In this paper we generalize the notion of $n$-equivalence relation introduced by Chen et al. in \cite{Chen2014} to classify constacyclic codes of length $n$ over a finite field $\mathbb{F}_q$, where $q=p^r$ is a prime power, to the case of skew constacyclic codes without derivation. We call this relation $(n,\sigma)$-equivalence relation, where $n$ is the length of the code and $ \sigma$ is an automorphism of the finite field. We compute the number of $(n,\sigma)$-equivalence classes, and we give conditions on $ \lambda$ and $\mu$ for which $(\sigma, \lambda)$-constacyclic codes and $(\sigma, \lambda)$-constacyclic codes are equivalent with respect to our $(n,\sigma)$-equivalence relation. Under some conditions on $n$ and $q$ we prove that skew constacyclic codes are equivalent to cyclic codes. We also prove that when $q$ is even and $\sigma$ is the Frobenius autmorphism, skew constacyclic codes of length $n$ are equivalent to cyclic codes when $\gcd(n,r)=1$. Finally we give some examples as applications of the theory developed here.

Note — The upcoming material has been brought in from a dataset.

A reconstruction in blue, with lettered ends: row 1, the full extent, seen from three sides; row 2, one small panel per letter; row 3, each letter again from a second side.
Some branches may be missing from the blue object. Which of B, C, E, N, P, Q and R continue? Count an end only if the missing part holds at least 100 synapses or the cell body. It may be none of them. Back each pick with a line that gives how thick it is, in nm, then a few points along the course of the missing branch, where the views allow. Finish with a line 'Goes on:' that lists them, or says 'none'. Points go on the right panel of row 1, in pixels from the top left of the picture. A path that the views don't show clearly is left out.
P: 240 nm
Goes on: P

翻译：本文推广了Chen等人在文献\cite{Chen2014}中提出的$n$-等价关系概念，该概念原本用于分类有限域$\mathbb{F}_q$（其中$q=p^r$为素数幂）上长度为$n$的常循环码，我们将其推广至无导数的偏斜常循环码情形。我们将此关系称为$(n,\sigma)$-等价关系，其中$n$为码长，$\sigma$为有限域的自同构。我们计算了$(n,\sigma)$-等价类的数目，并给出了$\lambda$和$\mu$的条件，使得$(\sigma,\lambda)$-常循环码与$(\sigma,\mu)$-常循环码关于$(n,\sigma)$-等价关系等价。在$n$和$q$满足一定条件时，我们证明了偏斜常循环码等价于循环码。此外，当$q$为偶数且$\sigma$为Frobenius自同构时，我们证明当$\gcd(n,r)=1$时，长度为$n$的偏斜常循环码等价于循环码。最后，我们给出一些算例以展示本文所发展理论的应用。